Dust rises as a group arrives in a car. They’re all wearing caps saying “Potrero Senior Mountaineers.” It’s a seniors’ club in nearby Potrero. Florence hasn’t been getting down there much lately.

“You’re still welcome . . . ,” says one of the Mountaineers. Florence grunts.

“These are kids,” she mutters. Thirty years younger than she. Turns out she hasn’t been going to the Adventist church lately either. Didn’t like the idea of having a boy for a preacher. He was under 40 .

Over by the bikes, someone yells, “Get that piece of Oriental trash outta here!” He’s running toward a Vietnam vet who has just cruised up on a Honda. The tone is half-serious. “We don’t want that Japanese garbage here. This is Harley country!”

Florence flicks her head around, seems to flinch, then turns back toward the party.

“She’s . . . sensitive about that,” explains longtime friend Margaret Barbola. Florence, she says, was married to an Asian once.

Advertisement

It turns out Florence Leach came to these borderlands to leave behind the racial prejudice she had faced “back in the world,” many years ago.

It was after her first husband died in 1938 that Florence fell in love with Chi Won Lee. He was a Korean chef. She was a waitress. It was 1942, when an Anglo marrying an Asian was unthinkable. But not for Florence. Here at last was a man who did not try to change her, to dominate her.

Things were fine while the two worked together in a restaurant in Oakland. But when they tried to live elsewhere, they found that no one would rent to them.

“Florence used to go ahead and find places on her own,” says Barbola. “As soon as her husband arrived, they’d be ejected.”

Barbola says the couple crossed the border to Tecate, Mexico, to get away from it all. They opened a restaurant called El Californiano, and Florence and Lee worked together until he died in 1960.

“You talk about civil rights?” says Barbola. “Florence was way ahead of her time . . . she had an open mind when it definitely wasn’t fashionable.
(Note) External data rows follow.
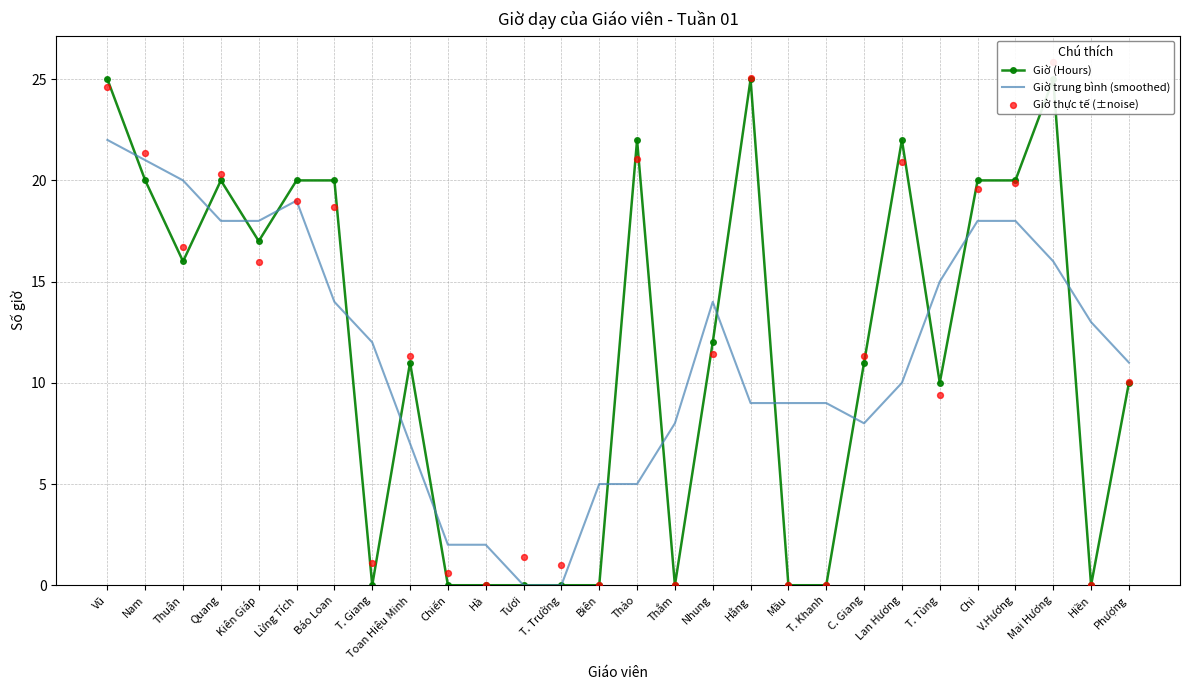

What is the total value across all series at Lan Hương?

52.9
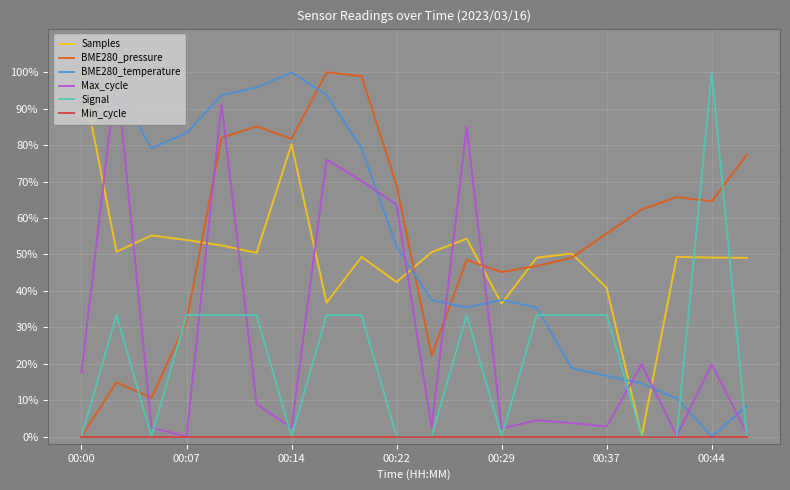

Which has a higher value, 7 or 10?

10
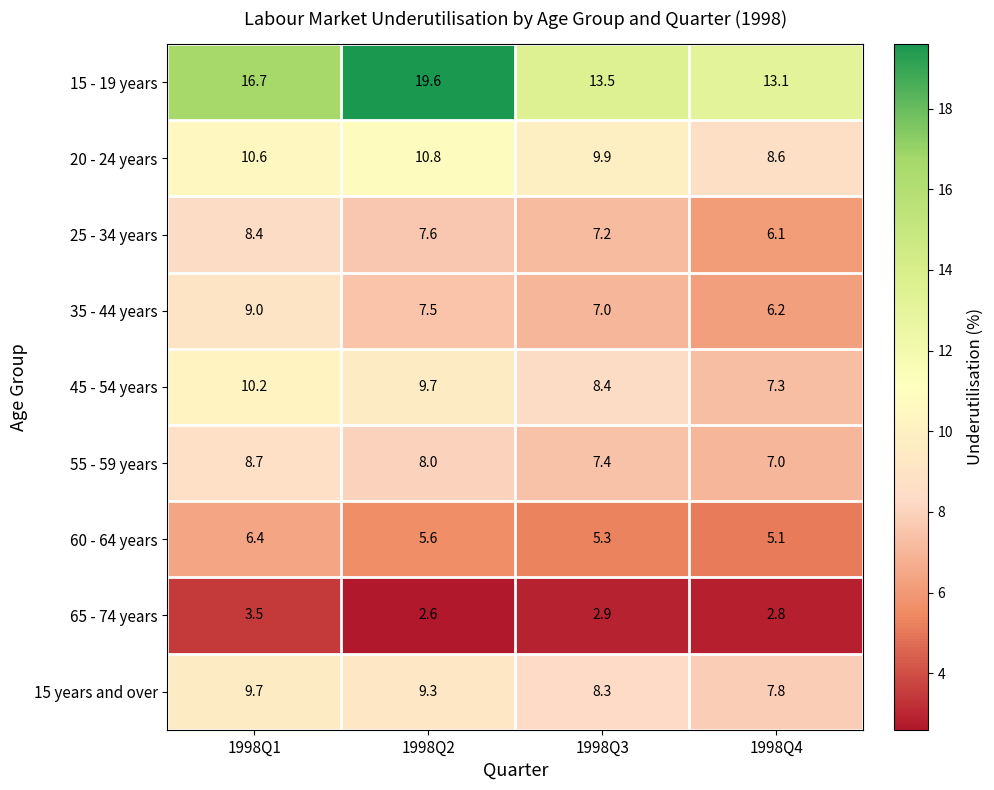

True or false: 65 - 74 years has a value of 3.5 at 1998Q1.

True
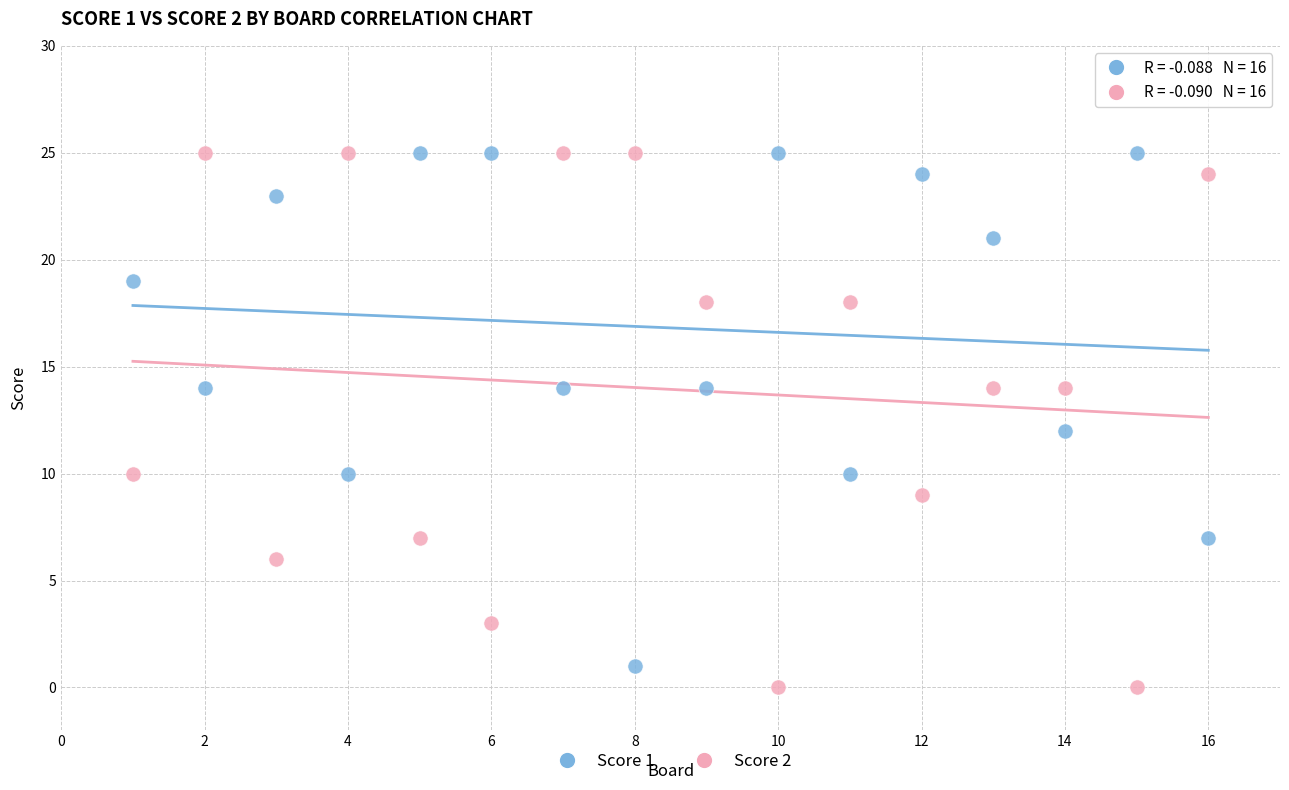

Across all data points, what is the range of Y values (max minus min)?

25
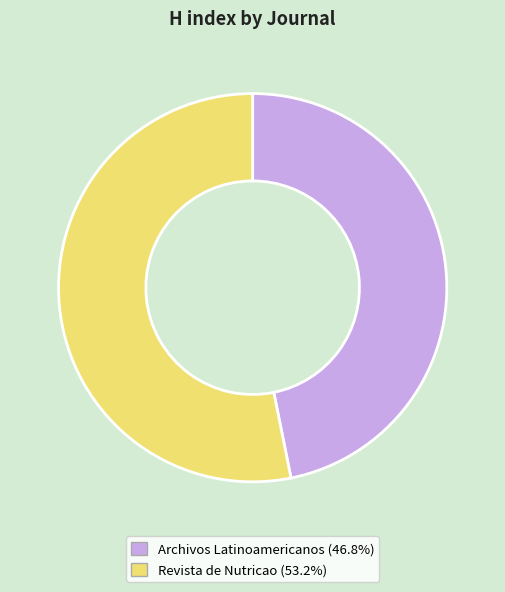

Is the sum of Archivos Latinoamericanos (46.8%) and Revista de Nutricao (53.2%) greater than half?

Yes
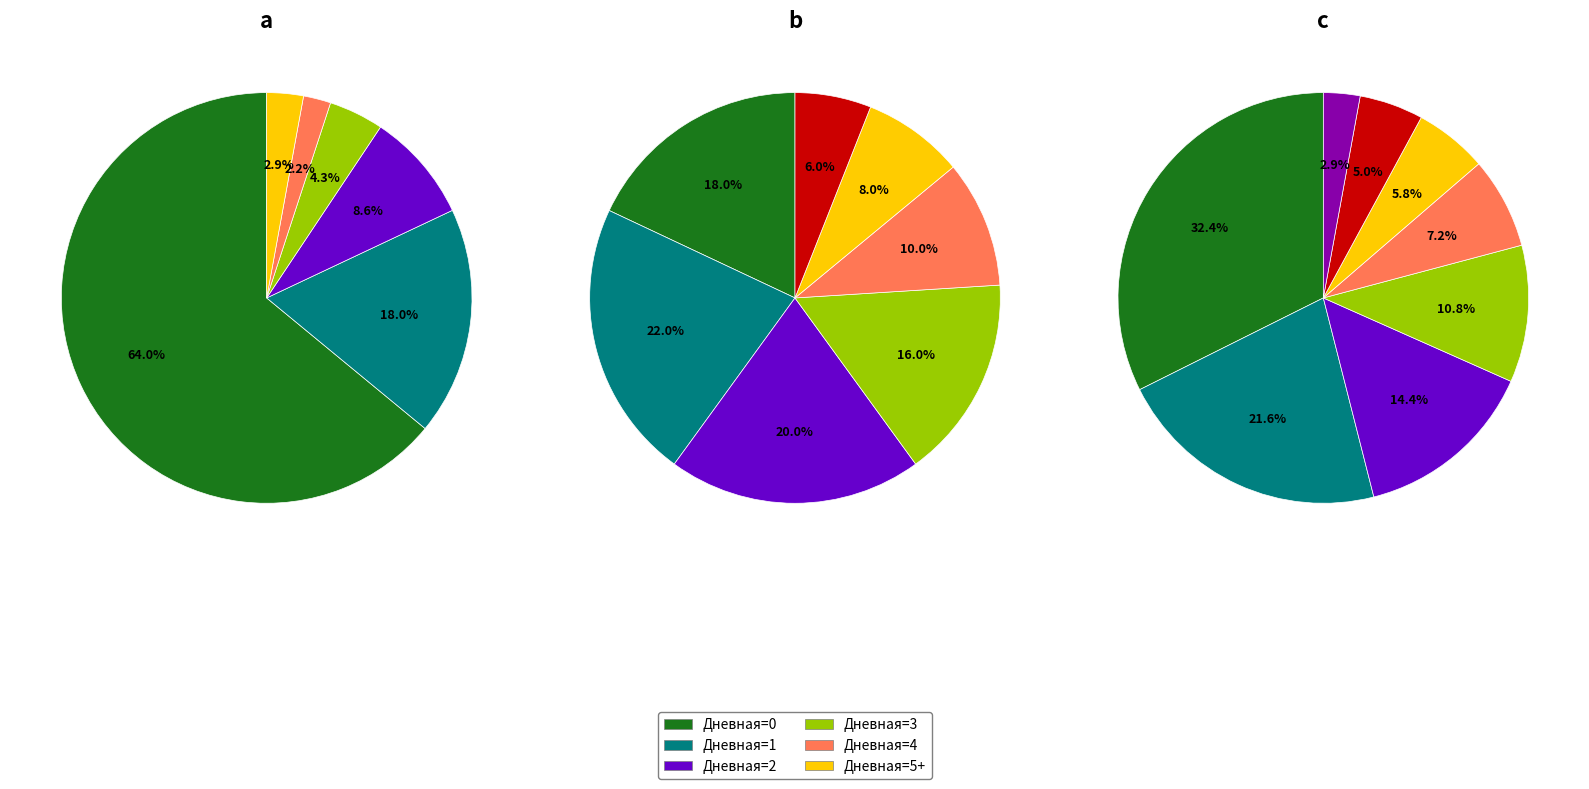

Which slice is the largest?

Дневная=0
And she had guts. Always has. Forget her biker fame.”

Advertisement

The crowd stirs. Something’s happening. “Make way!” somebody yells. There’s a roar of a throaty engine. Bill Smith comes wheeling his Harley through the crowd. “Florence! Let’s ride!”

Florence appears, squares her cap, and starts to climb aboard. She needs help to lift her leg over the saddle. Who can blame her? After all, she is 101. Once on, she clings to Bill and grins.

It seems like one of those ancient seasonal rites. Once more, here’s Florence, riding with Bill. It somehow makes things right for the next year.

To the cheers, the two roar down the dirt road in a cloud of dust that the setting sun has turned into luminous pink.

“I’ll be back,” Florence shouts in her little voice. “Watch me when we come back up this hill!”